A Baby Doctor Writes...
Created | Updated Mar 27, 2003
Monday morning is a teaching session with Dr Darth Vadar, Prince of Darkness MBBS FRCP, clad in our cleanest white coats our group of six assemble on the ward, with a feeling of dread at the coming humiliation. After ten minutes of waiting the girls are wondering if the new junior Doctor is married.
He arrives with a deathly swish, twenty-five minutes late, and ushers us around to stand around a bed. The elderly patient looks slightly bemused when we all attempt to stand as far away from Dr Vadar as possible, avoiding eye contact, praying that he will pick another person.
'You,' he points, 'what's your name again?, this is Mrs Jones she was brought into hospital yesterday with shortness of breath, can you examine her and tell me why?'
The condemned man steps forward, the rest of us breath a sigh of relief that today, it is not us. Nervously he begins to examine Mrs Jones, after a couple of seconds The Prince of Darkness pounces and demands, in a voice cooler than liquid nitrogen
'You, what on earth are you doing?' the student freezes, 'You listen to the apex over the fifth intercostal space, not the fourth'
The student continues to listen to the chest of the bemused patient, who seems to be feeling more intimidated than the student, if it were to be possible. Once he has finished he mutters a quick description of what he thinks he's heard, desperate to escape the attentions of the consultant whilst still alive. Alas he is not so lucky, a barrage of questions follows, he managed to garble answers, too nervous to think things out logically.

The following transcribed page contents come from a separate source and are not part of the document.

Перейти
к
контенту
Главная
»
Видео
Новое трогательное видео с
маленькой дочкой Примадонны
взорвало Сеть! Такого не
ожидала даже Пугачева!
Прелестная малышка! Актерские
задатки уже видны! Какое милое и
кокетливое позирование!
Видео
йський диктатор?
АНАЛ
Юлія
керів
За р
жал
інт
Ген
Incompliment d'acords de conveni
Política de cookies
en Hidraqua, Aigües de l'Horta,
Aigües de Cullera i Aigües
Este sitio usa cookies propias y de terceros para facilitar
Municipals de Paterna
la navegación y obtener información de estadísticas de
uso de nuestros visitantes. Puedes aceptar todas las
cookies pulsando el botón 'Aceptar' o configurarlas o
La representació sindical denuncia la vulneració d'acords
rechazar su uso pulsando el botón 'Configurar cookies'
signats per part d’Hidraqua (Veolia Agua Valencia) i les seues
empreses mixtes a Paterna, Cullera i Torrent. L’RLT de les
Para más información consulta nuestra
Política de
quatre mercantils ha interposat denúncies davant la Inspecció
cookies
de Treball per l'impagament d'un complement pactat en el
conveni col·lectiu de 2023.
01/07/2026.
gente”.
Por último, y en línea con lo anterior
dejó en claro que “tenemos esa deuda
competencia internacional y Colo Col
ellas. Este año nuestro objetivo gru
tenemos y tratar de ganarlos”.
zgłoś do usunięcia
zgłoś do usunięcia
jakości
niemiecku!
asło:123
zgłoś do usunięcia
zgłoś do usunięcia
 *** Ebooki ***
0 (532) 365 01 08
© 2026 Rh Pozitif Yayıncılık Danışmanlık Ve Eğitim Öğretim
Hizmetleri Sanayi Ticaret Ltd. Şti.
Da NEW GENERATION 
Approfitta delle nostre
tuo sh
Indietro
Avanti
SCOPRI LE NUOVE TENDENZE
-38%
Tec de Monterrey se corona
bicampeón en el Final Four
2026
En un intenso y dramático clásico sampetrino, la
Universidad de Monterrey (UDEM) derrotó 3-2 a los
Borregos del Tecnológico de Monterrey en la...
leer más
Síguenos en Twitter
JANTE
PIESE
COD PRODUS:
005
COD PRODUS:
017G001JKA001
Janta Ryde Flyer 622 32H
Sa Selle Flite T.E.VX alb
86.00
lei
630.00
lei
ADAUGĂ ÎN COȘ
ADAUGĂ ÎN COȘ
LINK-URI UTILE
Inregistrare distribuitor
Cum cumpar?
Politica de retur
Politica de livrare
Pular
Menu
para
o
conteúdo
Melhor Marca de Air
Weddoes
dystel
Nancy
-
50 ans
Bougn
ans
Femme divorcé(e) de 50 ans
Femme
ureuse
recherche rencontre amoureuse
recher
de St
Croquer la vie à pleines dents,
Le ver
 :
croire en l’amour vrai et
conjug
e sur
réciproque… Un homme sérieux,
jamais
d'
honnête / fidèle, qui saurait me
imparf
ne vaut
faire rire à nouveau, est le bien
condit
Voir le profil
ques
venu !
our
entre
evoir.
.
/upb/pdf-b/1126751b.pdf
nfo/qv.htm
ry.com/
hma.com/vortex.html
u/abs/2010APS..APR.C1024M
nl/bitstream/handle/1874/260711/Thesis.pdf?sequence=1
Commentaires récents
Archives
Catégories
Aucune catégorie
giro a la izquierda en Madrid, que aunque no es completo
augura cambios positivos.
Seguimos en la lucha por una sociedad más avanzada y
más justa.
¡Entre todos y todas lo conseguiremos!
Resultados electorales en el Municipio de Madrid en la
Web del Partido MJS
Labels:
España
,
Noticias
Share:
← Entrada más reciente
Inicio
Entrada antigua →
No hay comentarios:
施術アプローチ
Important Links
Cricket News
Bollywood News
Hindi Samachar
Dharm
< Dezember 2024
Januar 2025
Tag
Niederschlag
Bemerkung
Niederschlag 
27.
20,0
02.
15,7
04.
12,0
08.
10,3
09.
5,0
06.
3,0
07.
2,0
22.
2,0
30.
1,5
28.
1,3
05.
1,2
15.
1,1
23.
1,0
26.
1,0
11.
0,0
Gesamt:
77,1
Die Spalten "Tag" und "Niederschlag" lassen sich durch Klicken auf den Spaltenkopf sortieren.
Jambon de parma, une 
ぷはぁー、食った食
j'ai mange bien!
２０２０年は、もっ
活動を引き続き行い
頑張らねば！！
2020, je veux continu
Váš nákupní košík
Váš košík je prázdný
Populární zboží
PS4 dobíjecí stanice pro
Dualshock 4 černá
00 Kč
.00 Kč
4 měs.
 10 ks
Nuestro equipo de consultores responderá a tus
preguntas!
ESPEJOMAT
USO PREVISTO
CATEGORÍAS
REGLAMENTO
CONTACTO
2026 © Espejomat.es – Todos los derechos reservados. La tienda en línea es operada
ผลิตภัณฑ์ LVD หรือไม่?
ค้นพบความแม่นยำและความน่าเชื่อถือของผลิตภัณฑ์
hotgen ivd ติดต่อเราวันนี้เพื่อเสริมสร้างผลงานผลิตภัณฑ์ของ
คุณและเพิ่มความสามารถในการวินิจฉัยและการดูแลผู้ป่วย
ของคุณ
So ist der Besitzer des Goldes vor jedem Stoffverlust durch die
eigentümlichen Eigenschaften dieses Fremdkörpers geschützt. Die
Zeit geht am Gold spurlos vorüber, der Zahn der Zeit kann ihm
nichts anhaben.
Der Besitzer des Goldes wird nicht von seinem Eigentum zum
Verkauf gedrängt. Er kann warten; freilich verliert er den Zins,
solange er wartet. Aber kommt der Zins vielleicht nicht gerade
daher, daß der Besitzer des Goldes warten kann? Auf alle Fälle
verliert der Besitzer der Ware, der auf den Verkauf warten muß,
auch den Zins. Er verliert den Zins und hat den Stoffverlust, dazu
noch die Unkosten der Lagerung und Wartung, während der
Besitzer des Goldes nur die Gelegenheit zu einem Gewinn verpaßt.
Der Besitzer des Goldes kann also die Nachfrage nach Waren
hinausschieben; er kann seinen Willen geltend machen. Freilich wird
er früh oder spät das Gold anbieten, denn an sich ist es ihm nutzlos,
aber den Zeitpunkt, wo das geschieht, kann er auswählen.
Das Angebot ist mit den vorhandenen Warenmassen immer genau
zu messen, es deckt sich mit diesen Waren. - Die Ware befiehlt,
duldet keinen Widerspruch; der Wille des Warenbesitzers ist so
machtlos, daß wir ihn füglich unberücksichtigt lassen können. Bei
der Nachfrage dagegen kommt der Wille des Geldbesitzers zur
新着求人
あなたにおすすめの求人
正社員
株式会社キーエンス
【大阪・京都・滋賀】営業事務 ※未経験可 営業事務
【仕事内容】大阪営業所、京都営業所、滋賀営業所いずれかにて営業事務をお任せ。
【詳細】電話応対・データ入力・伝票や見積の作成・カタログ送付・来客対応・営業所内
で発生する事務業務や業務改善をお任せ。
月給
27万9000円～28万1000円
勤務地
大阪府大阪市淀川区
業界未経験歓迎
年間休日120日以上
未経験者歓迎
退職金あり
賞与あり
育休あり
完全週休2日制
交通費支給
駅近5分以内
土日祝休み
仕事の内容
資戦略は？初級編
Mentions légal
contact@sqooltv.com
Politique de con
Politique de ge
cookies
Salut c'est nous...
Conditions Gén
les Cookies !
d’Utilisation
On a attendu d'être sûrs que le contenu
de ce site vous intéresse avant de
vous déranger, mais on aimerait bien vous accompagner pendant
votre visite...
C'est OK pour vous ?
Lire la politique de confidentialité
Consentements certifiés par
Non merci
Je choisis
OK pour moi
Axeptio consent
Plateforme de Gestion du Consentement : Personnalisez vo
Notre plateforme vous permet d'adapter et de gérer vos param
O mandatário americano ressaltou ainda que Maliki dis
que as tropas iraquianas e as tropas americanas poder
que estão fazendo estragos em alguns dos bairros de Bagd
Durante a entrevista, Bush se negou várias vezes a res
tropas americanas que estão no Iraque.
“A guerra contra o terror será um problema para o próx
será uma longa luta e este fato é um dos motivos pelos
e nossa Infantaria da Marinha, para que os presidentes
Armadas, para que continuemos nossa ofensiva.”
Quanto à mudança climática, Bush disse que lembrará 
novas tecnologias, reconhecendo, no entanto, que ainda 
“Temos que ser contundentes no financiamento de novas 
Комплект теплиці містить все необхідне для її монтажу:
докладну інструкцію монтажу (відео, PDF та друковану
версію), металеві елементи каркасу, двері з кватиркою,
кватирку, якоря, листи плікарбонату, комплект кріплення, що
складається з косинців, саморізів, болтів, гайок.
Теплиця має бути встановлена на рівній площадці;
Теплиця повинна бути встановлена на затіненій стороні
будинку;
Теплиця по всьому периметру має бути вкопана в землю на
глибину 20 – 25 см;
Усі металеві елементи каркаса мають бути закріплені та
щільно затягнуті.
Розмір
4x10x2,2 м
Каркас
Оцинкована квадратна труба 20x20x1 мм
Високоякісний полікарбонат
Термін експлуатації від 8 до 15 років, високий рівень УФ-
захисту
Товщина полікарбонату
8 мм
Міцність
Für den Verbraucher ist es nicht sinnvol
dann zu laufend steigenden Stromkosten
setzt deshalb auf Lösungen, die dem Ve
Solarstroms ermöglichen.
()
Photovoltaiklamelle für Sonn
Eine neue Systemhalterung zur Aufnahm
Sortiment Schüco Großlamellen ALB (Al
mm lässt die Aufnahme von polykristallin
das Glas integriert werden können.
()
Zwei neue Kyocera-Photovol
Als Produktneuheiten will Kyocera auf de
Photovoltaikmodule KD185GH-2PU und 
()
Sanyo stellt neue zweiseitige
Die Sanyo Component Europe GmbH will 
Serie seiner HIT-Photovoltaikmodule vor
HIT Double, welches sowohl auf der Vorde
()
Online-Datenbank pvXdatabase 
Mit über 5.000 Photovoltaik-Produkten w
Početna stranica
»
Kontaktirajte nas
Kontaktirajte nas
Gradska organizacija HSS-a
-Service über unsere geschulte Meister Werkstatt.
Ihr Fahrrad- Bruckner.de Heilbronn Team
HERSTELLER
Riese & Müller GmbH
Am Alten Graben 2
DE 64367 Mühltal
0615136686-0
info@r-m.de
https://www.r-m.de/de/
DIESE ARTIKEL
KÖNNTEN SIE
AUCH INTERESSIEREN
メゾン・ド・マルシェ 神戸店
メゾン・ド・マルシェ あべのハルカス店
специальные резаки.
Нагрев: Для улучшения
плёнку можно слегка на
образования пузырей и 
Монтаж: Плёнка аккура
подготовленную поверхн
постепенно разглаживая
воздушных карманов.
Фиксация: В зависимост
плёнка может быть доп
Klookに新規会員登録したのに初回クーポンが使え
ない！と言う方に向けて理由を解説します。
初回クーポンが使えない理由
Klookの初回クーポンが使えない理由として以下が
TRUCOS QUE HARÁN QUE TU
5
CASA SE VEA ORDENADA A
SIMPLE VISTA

The medical school would like to pretend that people like Dr Vadar don't exist anymore, that they are a remnant of the old days, disappearing along with dissection 1. They haven't realised that not everyone noticed their memo telling people not to teach by humiliation.
But I can't help thinking - and this is an extremely unfashionable thing to think - that a lot can be said for the old methods. There are worse teachers than those who embarrass you a little, there are those that cancel an afternoon teaching session with five minutes notice, those that talk in a way that makes no sense at all about things that we're not expected to understand yet. And whilst we're all supposed to learn for the love of learning, the fact that I know I'm going to be asked about Infective endocarditis made me spend a few hours in the library instead of my bed. A lot can be said for negative motivation.